FLAG icon indicating copy to clipboard operation
FLAG copied to clipboard

Multi-gpu version

Open mengliu1998 opened this issue 3 years ago • 4 comments

Dear authors,

Thank you for this awesome work. I found the provided examples are very clear. However, I found it non-trivial to implement FLAG to a multi-GPU training for data parallelism using DataParallel from PyG. Do you have any idea to implement FLAG on such a multi-gpu training pipeline.

Thank you.

mengliu1998 avatar Aug 11 '21 22:08 mengliu1998

Hi Meng,

Thanks for your interest in our work and using our code. Yes using FLAG on multi-GPU is definitely interesting and has always been a thing to me. Unfortunately, I haven't tried really implementing one, as the experiments I did on OGB do not require that, but I do think that's a future direction to pursue.
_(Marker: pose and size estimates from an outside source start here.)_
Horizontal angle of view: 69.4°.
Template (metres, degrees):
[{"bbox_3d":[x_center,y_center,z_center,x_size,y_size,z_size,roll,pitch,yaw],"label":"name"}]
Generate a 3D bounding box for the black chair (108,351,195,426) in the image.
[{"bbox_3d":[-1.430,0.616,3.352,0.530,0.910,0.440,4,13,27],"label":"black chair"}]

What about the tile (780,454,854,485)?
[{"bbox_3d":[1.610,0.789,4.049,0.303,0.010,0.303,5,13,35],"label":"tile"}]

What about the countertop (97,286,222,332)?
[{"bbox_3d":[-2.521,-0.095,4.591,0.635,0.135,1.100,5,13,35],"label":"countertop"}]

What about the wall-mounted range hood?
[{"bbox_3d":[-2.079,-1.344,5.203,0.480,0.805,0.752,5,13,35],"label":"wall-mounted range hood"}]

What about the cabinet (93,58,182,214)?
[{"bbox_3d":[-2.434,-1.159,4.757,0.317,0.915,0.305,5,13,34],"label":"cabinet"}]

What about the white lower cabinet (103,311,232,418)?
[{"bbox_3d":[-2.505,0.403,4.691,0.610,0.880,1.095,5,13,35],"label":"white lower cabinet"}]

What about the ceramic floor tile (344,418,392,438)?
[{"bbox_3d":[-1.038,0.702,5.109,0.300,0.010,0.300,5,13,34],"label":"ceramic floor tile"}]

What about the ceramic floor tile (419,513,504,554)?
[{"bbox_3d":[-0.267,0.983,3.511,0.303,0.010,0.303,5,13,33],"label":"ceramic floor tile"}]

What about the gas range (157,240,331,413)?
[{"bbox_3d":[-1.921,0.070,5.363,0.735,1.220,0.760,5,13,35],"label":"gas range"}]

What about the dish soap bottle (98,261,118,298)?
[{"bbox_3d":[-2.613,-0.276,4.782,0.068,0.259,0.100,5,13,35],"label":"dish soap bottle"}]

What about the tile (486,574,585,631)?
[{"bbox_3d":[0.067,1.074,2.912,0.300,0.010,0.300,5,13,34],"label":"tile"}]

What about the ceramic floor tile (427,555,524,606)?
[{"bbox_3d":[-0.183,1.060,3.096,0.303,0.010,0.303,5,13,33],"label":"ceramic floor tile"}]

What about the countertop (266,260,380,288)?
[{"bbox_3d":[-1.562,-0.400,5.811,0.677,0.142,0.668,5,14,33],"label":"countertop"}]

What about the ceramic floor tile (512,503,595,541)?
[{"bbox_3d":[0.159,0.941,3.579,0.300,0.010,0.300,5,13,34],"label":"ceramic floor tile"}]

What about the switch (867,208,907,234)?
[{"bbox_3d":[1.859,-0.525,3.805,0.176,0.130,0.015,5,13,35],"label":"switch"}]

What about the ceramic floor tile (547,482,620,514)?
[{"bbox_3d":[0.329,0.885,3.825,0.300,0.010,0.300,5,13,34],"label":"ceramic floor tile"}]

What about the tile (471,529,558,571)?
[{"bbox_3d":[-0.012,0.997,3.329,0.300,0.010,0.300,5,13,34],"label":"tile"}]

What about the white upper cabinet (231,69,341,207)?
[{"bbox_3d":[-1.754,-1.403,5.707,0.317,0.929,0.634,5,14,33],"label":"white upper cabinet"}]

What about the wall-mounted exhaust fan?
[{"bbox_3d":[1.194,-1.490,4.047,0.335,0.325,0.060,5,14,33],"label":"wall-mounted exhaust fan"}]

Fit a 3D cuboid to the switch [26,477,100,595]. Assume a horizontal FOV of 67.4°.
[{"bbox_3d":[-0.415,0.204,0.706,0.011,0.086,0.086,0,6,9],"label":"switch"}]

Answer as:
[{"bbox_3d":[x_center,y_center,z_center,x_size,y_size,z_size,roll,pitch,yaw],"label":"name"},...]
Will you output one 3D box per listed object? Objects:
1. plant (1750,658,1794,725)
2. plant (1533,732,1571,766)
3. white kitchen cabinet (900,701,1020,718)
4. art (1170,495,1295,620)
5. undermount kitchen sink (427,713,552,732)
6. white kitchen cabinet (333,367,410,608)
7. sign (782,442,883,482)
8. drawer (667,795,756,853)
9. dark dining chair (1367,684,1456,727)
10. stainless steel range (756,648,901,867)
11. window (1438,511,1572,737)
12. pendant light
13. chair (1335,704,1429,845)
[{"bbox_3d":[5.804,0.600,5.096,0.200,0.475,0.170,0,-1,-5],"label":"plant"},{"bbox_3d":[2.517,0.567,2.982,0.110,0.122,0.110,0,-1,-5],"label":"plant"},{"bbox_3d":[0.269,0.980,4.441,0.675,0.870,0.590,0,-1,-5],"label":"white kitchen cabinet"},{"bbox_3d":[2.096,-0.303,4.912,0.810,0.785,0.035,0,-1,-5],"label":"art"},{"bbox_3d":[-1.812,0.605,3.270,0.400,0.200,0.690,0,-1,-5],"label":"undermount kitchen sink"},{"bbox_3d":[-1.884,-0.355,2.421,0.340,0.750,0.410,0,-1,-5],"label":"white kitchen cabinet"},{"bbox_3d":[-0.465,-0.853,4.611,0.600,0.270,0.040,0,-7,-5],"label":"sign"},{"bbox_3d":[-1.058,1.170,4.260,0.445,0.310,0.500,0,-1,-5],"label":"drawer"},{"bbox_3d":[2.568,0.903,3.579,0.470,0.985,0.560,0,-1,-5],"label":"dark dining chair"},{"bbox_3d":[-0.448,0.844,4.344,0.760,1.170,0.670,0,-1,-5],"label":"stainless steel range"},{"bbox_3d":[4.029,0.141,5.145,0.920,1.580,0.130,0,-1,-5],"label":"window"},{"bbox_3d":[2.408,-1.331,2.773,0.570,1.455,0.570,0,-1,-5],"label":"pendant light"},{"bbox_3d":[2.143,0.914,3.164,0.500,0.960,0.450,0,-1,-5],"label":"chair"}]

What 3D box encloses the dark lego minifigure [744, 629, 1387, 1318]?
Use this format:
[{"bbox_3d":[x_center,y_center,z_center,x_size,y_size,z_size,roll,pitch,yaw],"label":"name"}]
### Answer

And it seems that you have got your hands dirty on this problem, do you have any idea to share? Do you know what is blocking us from using the parallel lib provided by PyG?

Thanks!

devnkong avatar Aug 12 '21 17:08 devnkong

Hi @devnkong,

Thank you for your quick response.

The DataParallel from PyG should be used with DataListLoader. In this case, each iteration of the dataloader will return a list of torch_geometric.data.Data, which will be split to multiple GPUs and on each GPU it will be organized as an torch_geometric.data.Batch object.

So the update of the perturbation for a batch (on multiple GPUs) seems to be difficult.

mengliu1998 avatar Aug 12 '21 18:08 mengliu1998

I see, my suggestion is that you directly try on the PyG multi-gpu example in the straight-forward manner. For adversarial training on CV and NLP, similar implementation like FLAG works fine on multi-gpu, so I guess it shouldn't be a big issue on graph either? If you have already tried please tell, thx!

devnkong avatar Aug 12 '21 18:08 devnkong

Thanks. I will try it.

mengliu1998 avatar Aug 12 '21 19:08 mengliu1998